• 川崎競輪場GⅢナイター8/9〜8/12

後記 GⅢ 川崎 08/09

荒井崇が2年ぶりの美酒

荒井崇博

荒井崇博

 チャンスをつかんで14度目のG3優勝を手にした荒井選手。表彰式では賞金ボードを掲げ記念撮影に応じる。

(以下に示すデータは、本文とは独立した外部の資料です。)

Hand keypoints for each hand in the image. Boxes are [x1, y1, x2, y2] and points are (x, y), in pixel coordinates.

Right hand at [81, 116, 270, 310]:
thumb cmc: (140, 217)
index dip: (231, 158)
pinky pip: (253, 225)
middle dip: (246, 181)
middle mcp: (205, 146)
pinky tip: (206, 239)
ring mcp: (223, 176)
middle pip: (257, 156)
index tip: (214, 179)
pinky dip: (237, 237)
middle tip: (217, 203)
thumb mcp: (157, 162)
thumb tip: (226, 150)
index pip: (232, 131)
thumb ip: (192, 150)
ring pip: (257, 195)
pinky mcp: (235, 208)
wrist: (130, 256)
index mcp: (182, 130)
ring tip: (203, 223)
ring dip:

 最近は優勝から遠ざかっていた荒井。それでも、ここ一番の勝負強さは健在だった。チャンスを逃さずに14回目のG3優勝。レース後は、荒井らしく豪快に勝利を喜んだ。
 「最近は優勝が少なくなっているけど、今回は勝てて良かった。(G3の優勝は)14回目だね。キリが良いから、あと1本獲りたい。(中川)誠一郎を抜けばいいんでしょ(笑)」
 打鐘の4コーナーからカマした佐藤が最終バックで池田を捕らえる。この仕掛けに続いた荒井は、冷静に別線の動きを見極めた。「誰も来なければ大坪さんもいるし、ギリギリにいこうと」。しかし、岡の動きを確認すると、一気に踏み込む。きっちりと勝機をモノにして約2年ぶりのG3優勝を果たした。
 「(巻き返した佐藤は)もうワンテンポ待っても良かったね。そしたら、良い勝負ができたと思う。3番(岡)がチラチラ見えて。あそこまで行ってくれたし、絶対に獲らないといけないと思った。決勝だし、ごめんと思って。でも、(佐藤)幸治も3着に残ってくれて良かった」
 松戸に続き、またしても九州勢がG3を制覇。中川、荒井と九州のキーマン達が、輪界に再び九州の風を吹かせる。
 「九州が良くなってきている。今後も、九州のみんなで盛り上げて頑張りたい」
 目標が上を行かれた岡は、2センターで大坪をけん制。直線で伸びるも、荒井に及ばずの2着。それでも、正規あっせんでは初のG1となる競輪祭の出場権利を手に入れた。
 「池田君のおかげです。良いところで行ってくれました。佐藤君を止めないとどうにもならないと思ったけど、止められない感じでした。ちゃんと権利を取って競輪祭に出られるんで良かったです」
 初めてのG3決勝に臨んだ佐藤。優勝こそならなかったが、ラインの先頭で持てる力を全て出し切った。
 「ちょっと焦って早めに踏んじゃいましたね。もうワンテンポ、待ってもよかったかもしれない。でも、しっかり出切らないとダメですから。最後は夢をみたけど、次につながるいい競走はできました」
 地元の佐々木は打鐘の4コーナーで池田と接触して車体故障。悔しい結果に終わった。
 「これがS級の厳しいところですね。甘かったと思います。もっと力をつけて、また走れるように」

Race Playback

レース展開1

レース経過

誘導員 : 山田幸司

 号砲で素早く荒井が出て、佐藤―荒井―大坪の九州勢が前受け。以下は池田―岡、伊藤、鷲田、佐々木龍―佐々木雄となって周回を重ねる。 青板バックを過ぎて佐々木龍が上昇。佐々木龍は一旦、埼玉勢の外まで上げてけん制の後、2コーナーから再度踏み上げて前団を押さえる。そこを池田が叩くが、4コーナーで内に降りた際に佐々木龍と接触。車体故障を起こした佐々木龍は後退していき、池田―岡、鷲田、佐々木雄、佐藤―荒井―大坪、伊藤での8名の競走となる。そのまま池田が駆けていくが、最終ホーム手前から佐藤が反撃。岡のブロックを凌いだ佐藤は3コーナーで池田をねじ伏せて先頭に。直線に入ると、粘る佐藤を差し切って荒井がV。荒井後位に切り替えた岡が2着に入った。